What to do
Using the records beneath, say how many lines contain the word "polycab", without comment.

Transcribed page contents
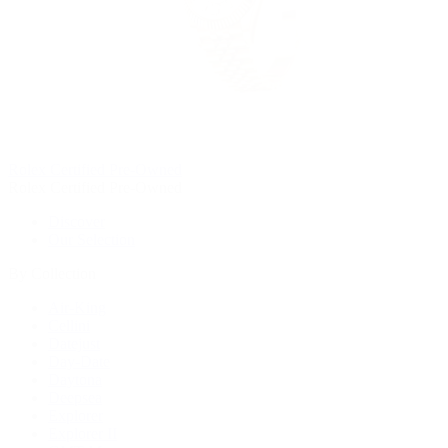
Rolex Certified Pre-Owned
Rolex Certified Pre-Owned
Discover
Our Selection
By Collection
Air-King
Cellini
Datejust
Day-Date
Daytona
Deepsea
Explorer
Explorer II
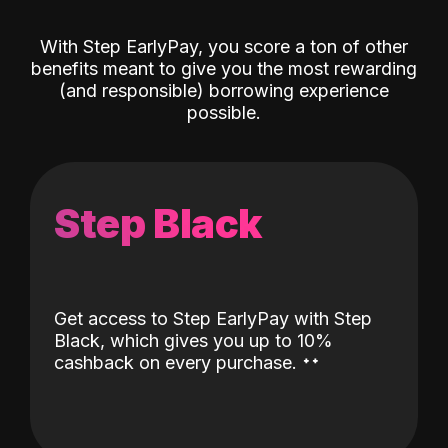
With Step EarlyPay, you score a ton of other
benefits meant to give you the most rewarding
(and responsible) borrowing experience
possible.
Step Black
Get access to Step EarlyPay with Step
Black, which gives you up to 10%
˖
˖
cashback on every purchase.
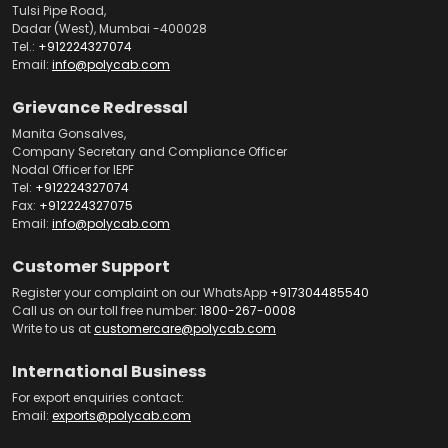
Tulsi Pipe Road,
Dadar (West), Mumbai -400028
Tel.:
+912224327074
Email:
info@polycab.com
Grievance Redressal
Manita Gonsalves,
Company Secretary and Compliance Officer
Nodal Officer for IEPF
Tel:
+912224327074
Fax:
+912224327075
Email:
info@polycab.com
Customer Support
Register your complaint on our WhatsApp
+917304485540
Call us on our toll free number:
1800-267-0008
Write to us at
customercare@polycab.com
International Business
For export enquiries contact:
Email:
exports@polycab.com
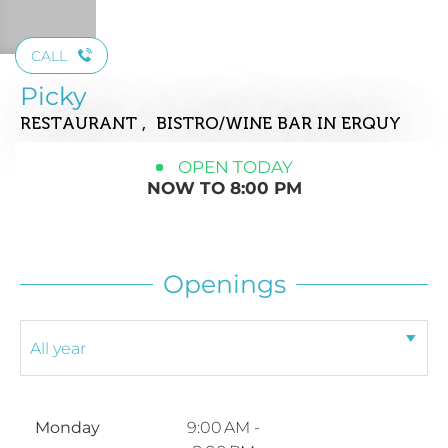
CALL
Picky
RESTAURANT , BISTRO/WINE BAR
IN ERQUY
OPEN TODAY
NOW TO 8:00 PM
Openings
Monday
9:00 AM -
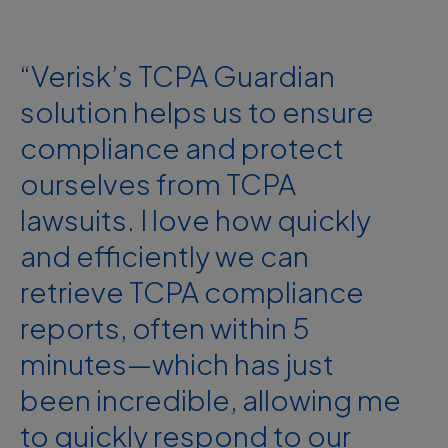
“Verisk’s TCPA Guardian
solution helps us to ensure
compliance and protect
ourselves from TCPA
lawsuits. I love how quickly
and efficiently we can
retrieve TCPA compliance
reports, often within 5
minutes—which has just
been incredible, allowing me
to quickly respond to our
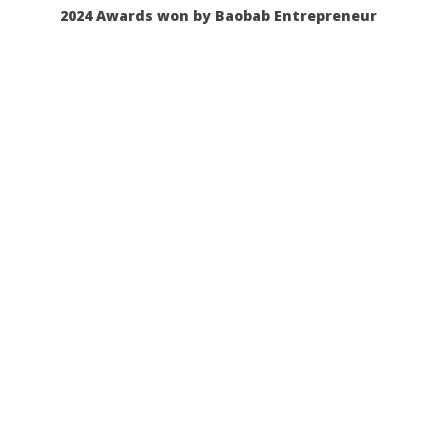
2024 Awards won by Baobab Entrepreneur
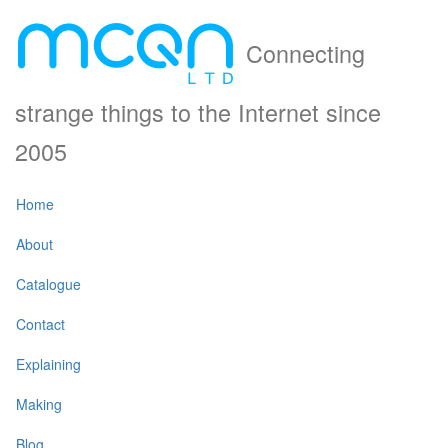
Connecting
strange things to the Internet since
2005
Home
About
Catalogue
Contact
Explaining
Making
Blog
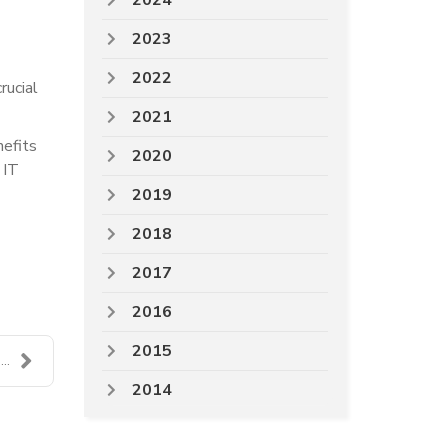
2024
2023
2022
rucial
2021
nefits
2020
 IT
2019
2018
2017
2016
2015
..
2014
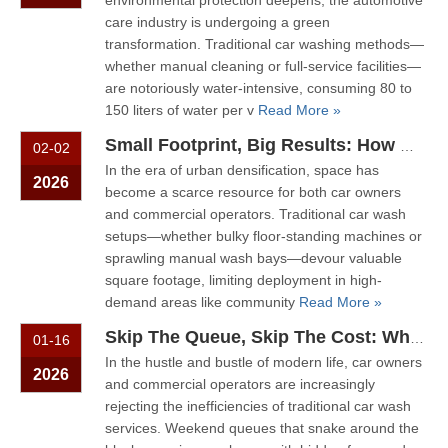
environmental protection deepens, the automotive
care industry is undergoing a green
transformation. Traditional car washing methods—
whether manual cleaning or full-service facilities—
are notoriously water-intensive, consuming 80 to
150 liters of water per v
Read More »
Small Footprint, Big Results: How Wall-Mounted Car Wash Machines Save Time And Space
02-02
In the era of urban densification, space has
2026
become a scarce resource for both car owners
and commercial operators. Traditional car wash
setups—whether bulky floor-standing machines or
sprawling manual wash bays—devour valuable
square footage, limiting deployment in high-
demand areas like community
Read More »
Skip The Queue, Skip The Cost: Why Smart Owners Are Choosing Self-Service Car Wash Machines
01-16
In the hustle and bustle of modern life, car owners
2026
and commercial operators are increasingly
rejecting the inefficiencies of traditional car wash
services. Weekend queues that snake around the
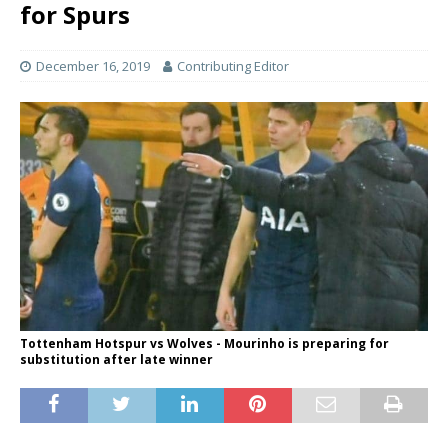
for Spurs
December 16, 2019
Contributing Editor
Tottenham Hotspur vs Wolves - Mourinho is preparing for
substitution after late winner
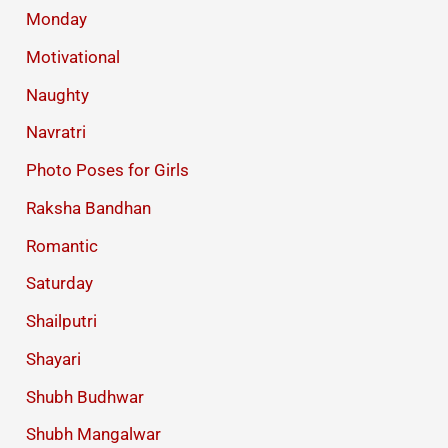
Monday
Motivational
Naughty
Navratri
Photo Poses for Girls
Raksha Bandhan
Romantic
Saturday
Shailputri
Shayari
Shubh Budhwar
Shubh Mangalwar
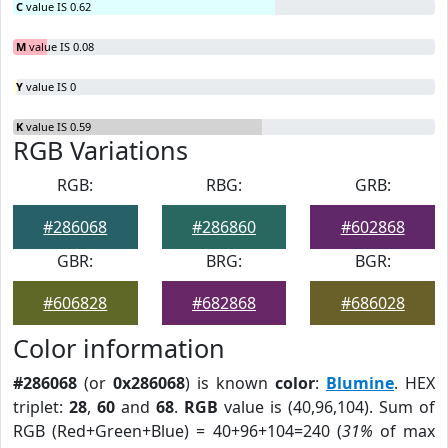
C
value IS 0.62
M
value IS 0.08
Y
value IS 0
K
value IS 0.59
RGB Variations
RGB:
RBG:
GRB:
#286068
#286860
#602868
GBR:
BRG:
BGR:
#606828
#682868
#686028
Color information
#286068
(or
0x286068
) is known
color
:
Blumine
. HEX
triplet:
28
,
60
and
68
.
RGB
value is (40,96,104). Sum of
RGB (Red+Green+Blue) = 40+96+104=240 (
31%
of max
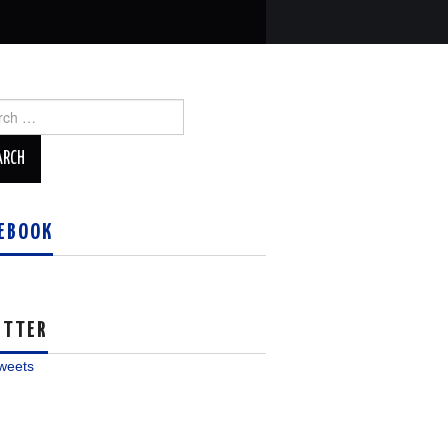
ch
EBOOK
ITTER
weets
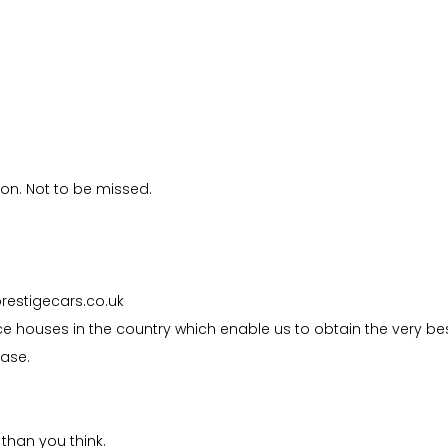
ion. Not to be missed.
prestigecars.co.uk
e houses in the country which enable us to obtain the very be
hase.
than you think.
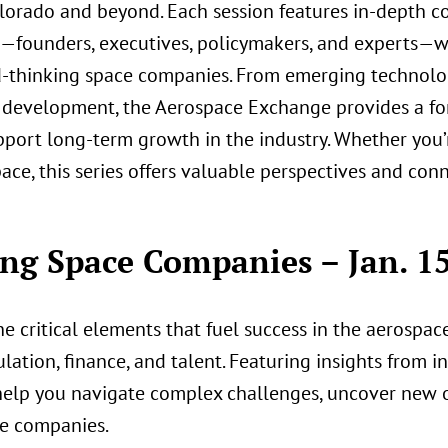
olorado and beyond. Each session features in-depth c
r—founders, executives, policymakers, and experts—w
rd-thinking space companies. From emerging technolo
 development, the Aerospace Exchange provides a fo
pport long-term growth in the industry. Whether you’
ce, this series offers valuable perspectives and con
ng Space Companies – Jan. 15
the critical elements that fuel success in the aerospa
tion, finance, and talent. Featuring insights from in
help you navigate complex challenges, uncover new o
ce companies.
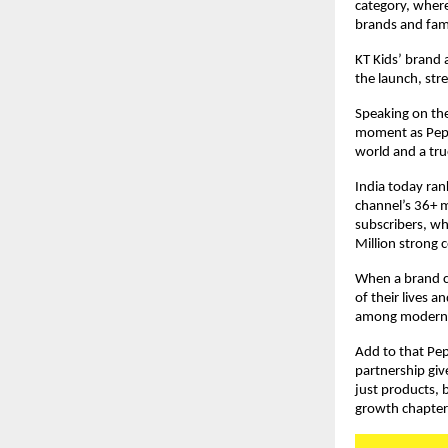
category, where
brands and fami
KT Kids’ brand 
the launch, str
Speaking on the
moment as Peppa 
world and a true
India today ran
channel’s 36+ m
subscribers, whi
Million strong 
When a brand co
of their lives 
among modern p
Add to that Pep
partnership give
just products, b
growth chapter t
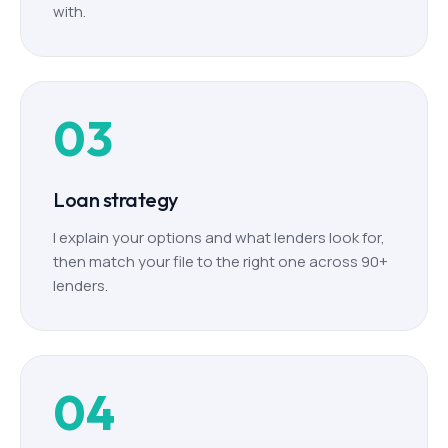
with.
03
Loan strategy
I explain your options and what lenders look for,
then match your file to the right one across 90+
lenders.
04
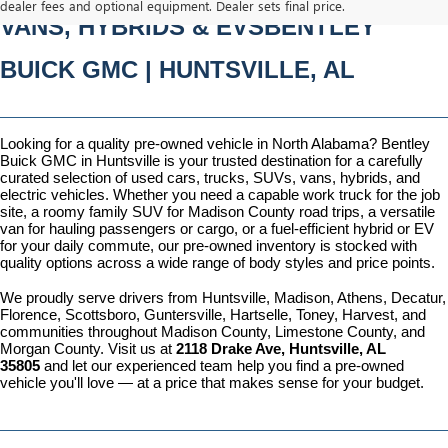
dealer fees and optional equipment. Dealer sets final price.
VANS, HYBRIDS & EVSBENTLEY 
BUICK GMC | HUNTSVILLE, AL
Looking for a quality pre-owned vehicle in North Alabama? Bentley 
Buick GMC in Huntsville is your trusted destination for a carefully 
curated selection of used cars, trucks, SUVs, vans, hybrids, and 
electric vehicles. Whether you need a capable work truck for the job 
site, a roomy family SUV for Madison County road trips, a versatile 
van for hauling passengers or cargo, or a fuel-efficient hybrid or EV 
for your daily commute, our pre-owned inventory is stocked with 
quality options across a wide range of body styles and price points.
We proudly serve drivers from Huntsville, Madison, Athens, Decatur, 
Florence, Scottsboro, Guntersville, Hartselle, Toney, Harvest, and 
communities throughout Madison County, Limestone County, and 
Morgan County. Visit us at 
2118 Drake Ave, Huntsville, AL 
35805
 and let our experienced team help you find a pre-owned 
vehicle you'll love — at a price that makes sense for your budget.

Solution
4